“¿Cuándo vas a casarte? ¡Cuidado que se te pase el tren! “. Quizás esa fue la primera pregunta que me hicieron a los 20 años y que fue el detonante exacto y preciso para empezar a cortar relaciones. Algunos, más que otros, se merecían la indiferencia total. Más que ser personas alentadoras, interesantes y que pudieran cultivar algo bueno, solo traían dudas innecesarias, incertidumbre, y miedo. Sí. El miedo de saber que llegaste a la mitad de los 20 sin nadie serio que realmente pudiera significar ese paso en tu vida, es real. El miedo de creer que no eres lo suficientemente bueno para lograr algo hasta que descubres que sí fuiste capaz.

Y hay todo tipo de seres tóxicos como estos: podemos empezar con los familiares hipócritas que cuando quieren te regalan sonrisas y cuando algo de lo que haces no lo comprenden o no se condice con sus intereses, pues, es mejor hablar a tus espaldas o hacer causa común con otros para rechazarte.  Si algo bueno resulta para quien lea este post: eliminé y bloqueé a más de 25 familiares de mis redes sociales por su evidente discordancia y rechazo en casi toda mi vida y hoy, me encanta la libertad de expresarme sin leer o saber de algún comentario enfermizo que pudieran tener. A hoy, puedo decir que yo los rechazo.

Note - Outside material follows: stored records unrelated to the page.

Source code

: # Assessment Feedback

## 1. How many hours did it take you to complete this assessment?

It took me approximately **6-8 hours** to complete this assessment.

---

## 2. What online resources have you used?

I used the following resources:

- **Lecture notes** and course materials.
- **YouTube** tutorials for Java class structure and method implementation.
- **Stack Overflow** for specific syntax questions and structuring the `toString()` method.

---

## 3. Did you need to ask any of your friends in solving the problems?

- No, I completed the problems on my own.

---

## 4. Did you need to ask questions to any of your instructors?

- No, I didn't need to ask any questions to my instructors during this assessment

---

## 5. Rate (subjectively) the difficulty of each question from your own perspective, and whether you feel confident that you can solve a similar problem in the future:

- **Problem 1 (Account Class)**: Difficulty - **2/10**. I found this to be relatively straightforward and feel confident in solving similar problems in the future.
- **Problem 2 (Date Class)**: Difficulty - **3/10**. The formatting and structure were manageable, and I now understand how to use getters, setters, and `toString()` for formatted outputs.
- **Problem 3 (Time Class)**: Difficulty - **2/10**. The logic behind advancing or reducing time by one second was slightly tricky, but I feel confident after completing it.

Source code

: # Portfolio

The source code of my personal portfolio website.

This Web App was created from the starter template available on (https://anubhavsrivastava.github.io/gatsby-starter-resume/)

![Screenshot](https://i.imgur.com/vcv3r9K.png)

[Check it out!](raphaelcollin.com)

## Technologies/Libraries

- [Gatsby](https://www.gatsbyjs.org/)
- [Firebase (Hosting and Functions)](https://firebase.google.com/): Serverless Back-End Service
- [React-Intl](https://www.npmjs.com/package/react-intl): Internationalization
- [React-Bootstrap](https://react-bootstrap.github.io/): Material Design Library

También están esos amigos que se dicen muy cercanos. Pero que lejos de felicitarte o alegrarse por verte feliz, siempre encontrarán un “pero…” Y es que no es tan fácil dar tu amistad cuando te opacan, ¿verdad? Tranquilo/a, para eso existen: no quieren verte por encima de ellos. Aparecen en el trabajo, en la facultad, entre los amigos de la vida, y hasta en la primaria y/o secundaria. Estos últimos ya vienen mal de fábrica por defecto. Es evidente que este tipo de personas resultan aún más tóxicas. Sin embargo, no lo son tanto frente al siguiente personaje.

Quizás sea el tóxico más complicado: el/la enamorado/a celoso/a. Aquellos a quienes deberías denunciar aunque hayan pasado muchos años. Es que alguien debe pagarte las terapias, ¿verdad? Claramente es el tipo de chico o chica que puede que no te ponga un dedo encima, pero utiliza la técnica del Gaslight para manipularte. También empieza a agredirte con un tirón del brazo, una jalada de cabello, arañazos, cachetadas o escenitas públicas, etc… Siempre tienen una manera de imponerse con algún tipo de imbecilidad e inmadurez de ese tipo y, por si fuera poco, humillándote.

Y todas estas personas tienen una descripción en común: se les enseñó desde muy jóvenes que el mundo les pertenecía, que podían hacer lo que querían, que tenían que aprender a guardar las formas, que si ambas niñas iban con la misma ropa a una fiesta, tengan por seguro que, al menos una de ellas, le haría pasar un mal rato a la otra. También es el típico engreído hijo de papá y mamá que se cree alguien diferente, pero no es más que un costal de basura que no merece ni la mirada de nadie; su baja autoestima y evidente inferioridad intelectual son las causantes de sus ataques contra alguien que caiga en sus manos.

¿Pero porque utilizar un post dedicado a este tipo de gente? Porque aunque no lo crean, su infelicidad nos perjudica. Cortar ese flujo de energía negativa es sumamente liberador. Ayuda a vivir más tranquilo, más cómodo… ayuda a crecer. Hay creencias en la que se menciona que estas energías negativas pueden influir mucho en nuestros planes y cómo estos se desarrollan.

Como lo mencioné anteriormente, alejarme de un gran porcentaje de mi familia, alejarme de aquellos que no me deseaban algo bueno y solo me usaban cuando lo necesitaban, la gente que hablaba a mis espaldas, las parejas tóxicas, entre otros, ha disminuido el peso del gasto excesivo de energía que venía haciendo.

Al menos, hoy, escribiendo esto, me siento libre y espero darle un empujón a quien lo necesite para que lo haga. No se arrepetirán.

 

2 Replies to “Tóxicos”

  1. Darse cuenta de que hay personas tóxicas entre los familiares es de lo más dificil. Principalmente porque es con lo que nos criamos y aceptamos como “lo normal”. requiere tiempo y mucha capacidad de ver la realidad para aceptarlo.
    Gracias por tu entrada.

    1. Es totalmente cierto. También podemos estar frente al sentimiento de culpa y preguntarnos si realmente está bien hacerlo o no, pero queda en cada quién si desea dar ese paso. Tienes mucha razón en decir que no es fácil, pero a veces es necesario si realmente queremos crecer… Gracias a ti por comentar 🙂 Un abrazo.